La French Touch toujours sur son nuage

 

La température extérieure est de 25 degrés… Conditions idéales pour cette soirée de prestige organisée sur le toit du terminal 1 de l’aéroport Roissy Charles de Gaulle devant 2000 privilégiés ayant obtenu leur invitation pour ce concert en plein air marquant les 50 ans de l’aéroport. Il faut dire que le tour operator de la soirée promettait un beau voyage. 25 ans après le décollage de la French Touch qui a mis la musique française au cœur du game de la musique à l’international, Air, Phoenix, Etienne de Crécy, Alan Braxe et Benjamin Diamond étaient de la party.

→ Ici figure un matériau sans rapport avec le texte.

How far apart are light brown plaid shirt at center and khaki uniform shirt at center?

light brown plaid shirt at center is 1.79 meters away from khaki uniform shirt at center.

Ambiance chic et cool mais aussi une réelle flambée euphorique pour rappeler avec panache à quel point cette épopée à la croisée du dancefloor, de la pop et des planantes synthétiques reste d’une actualité aussi brûlante qu’un tarmac par une journée d’été.

 

Après le Dj set tout vinyls d’Izzy Lindqwister, c’est Air qui, dans un décor taillé pour le groupe, a plongé le public dans une transe cotonneuse, portée par les arabesques de Nicolas Godin sur sa basse Fender et les claviers analogiques de Jean-Benoît Dunckel. Sur scène le groupe est en trio avec batteur, tenue blanche exigée, et un set qui rappelle à quel point ces morceaux cosmo-rêveurs sont un bon moyen de voyager avec une empreinte carbone limitée. Pas d’effusion sur scène, ça n’est pas le genre de la maison, mais un set imparable à la tombée du jour :  de “La femme d’argent” à “Mer du Japo3, en passant par “Kelly Watch The stars”,  “Sexy Boy” et un joli “Playground Love”, pour lequel Gordon Tracks alias Thomas Mars, le chanteur de Phoenix, a fait une première apparition au micro.

 

Dans la foule beaucoup d’étrangers, de jeunes espagnols notamment, ont commencé à s’agiter. Ils n’avaient pas hésité à tenter leur chance au moment de la mise en ligne des tickets gratuit pour la soirée, preuve que cette scène protéiforme à vraiment marqué durablement les esprits bien au-delà des frontières. Daft Punk n’était pas là mais Etienne de Crécy oui ! Et son Dj set était énorme. un Egomix comme il le dira en interview avec le sourire, avec uniquement des titres à lui, une pulse disco, soul, passée dans les filtres, et des rythmiques d’une efficacité démoniaque. Sa silhouette n’a pas bougé, petite moustache seventies et petite chemise cool, Etienne de Crécy a ce petit truc en plus, un sens de la mélodie et une efficacité rythmique qui fait plus que jamais de l’ex Motorbass et bien sûr One Man Band de Superdiscount l’un des piliers majeurs de la French Touch.

 

Le clou de la soirée c’était bien sûr Phoenix ! Show royal dans l’arène que constituait ce toit du terminal 1. Le groupe versaillais est devenu en 25 ans carrière un groupe de scène flamboyant. Etonnant lorsque l’on sait à quel point au tout début de l’aventure, le live était le maillon faible. Mais de la timidité charmante on est passés, à force de tournées au US notamment, à une super production qui n’a pas perdu de son âme. Et, c’est le plaisir pris par le groupe à enquiller ses plus grands tubes (des débuts avec “Funky Squaredance” et “If I Ever Feel Better” jusqu’à “Alpha Zulu”), qui a enflammé définitivement la soirée. Les projections se reflétant sur le ciel n’auront fait que souligner le côté spatial et précieux de ce concert avec un Thomas Mars radieux, porté par la foule pour le final.

 

Et c’est donc avec le smile que s’est conclu ce trip aeroporté avec le Dj Set des 2 des 3 complices de Stardust, le placide Alan Braxe et le bouillant Benjamin Diamond pour un indispensable “Music Sounds Better With You”.